EKSPOSKALTIM.COM, Bontang - Dinas Pendidikan dan Kebudayaan (Disdikbud) Kota Bontang akan melakukan pemetaan untuk menempatkan siswa penyandang disabilitas yang mendaftar ke SMP negeri.
Kepala Disdikbud Kota Bontang, Abdu Safa Muha, mengatakan proses pendaftaran anak berkebutuhan khusus (ABK), dilakukan melalui Disdikbud sebelum nantinya dipetakan ke sekolah yang dinilai sesuai.
“Kalau untuk anak disabilitas, nanti dari sini yang memetakan,” katanya, Senin (1/6/2026).
Menurutnya, penempatan siswa akan mempertimbangkan lokasi domisili, agar orang tua tidak terbebani jarak tempuh sekolah yang terlalu jauh.
“Kami akan menyesuaikan dengan domisilinya supaya orang tua tidak terlalu direpotkan, apalagi dengan kondisi khusus anaknya kan,” ujarnya.
Abdu Safa menjelaskan, sistem pemetaan tersebut juga mempertimbangkan kesiapan sekolah, termasuk ketersediaan tenaga pendidik dan kemampuan sekolah dalam mendampingi siswa berkebutuhan khusus.

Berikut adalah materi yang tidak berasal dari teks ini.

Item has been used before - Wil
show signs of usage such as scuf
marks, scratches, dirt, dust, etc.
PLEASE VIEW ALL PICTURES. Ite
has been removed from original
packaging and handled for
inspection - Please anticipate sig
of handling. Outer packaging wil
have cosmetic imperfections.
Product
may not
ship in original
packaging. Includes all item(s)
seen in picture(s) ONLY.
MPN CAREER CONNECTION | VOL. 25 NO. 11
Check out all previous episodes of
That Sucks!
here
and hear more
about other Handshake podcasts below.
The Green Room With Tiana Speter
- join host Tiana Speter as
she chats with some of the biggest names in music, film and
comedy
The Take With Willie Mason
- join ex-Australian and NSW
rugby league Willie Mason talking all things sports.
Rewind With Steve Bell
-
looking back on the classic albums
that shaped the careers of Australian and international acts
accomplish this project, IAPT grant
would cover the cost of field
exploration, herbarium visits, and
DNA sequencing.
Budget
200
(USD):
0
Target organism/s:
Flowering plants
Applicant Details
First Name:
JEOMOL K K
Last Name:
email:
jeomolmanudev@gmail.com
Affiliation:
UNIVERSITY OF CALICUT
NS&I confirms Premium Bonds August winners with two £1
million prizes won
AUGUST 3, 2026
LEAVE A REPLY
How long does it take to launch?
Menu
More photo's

Meski terdapat Sekolah Luar Biasa (SLB), Disdikbud tetap mendorong penerapan pendidikan inklusif di sekolah umum, agar anak disabilitas dapat belajar bersama siswa lainnya.
“SLB itu juga sekolah formal, tapi konsep inklusi itu memang bagaimana anak-anak ini bisa belajar di sekolah umum,” sambungnya.
Ia berharap, anak-anak di Kota Bontang mendapatkan pendidikan yang layak dan setara.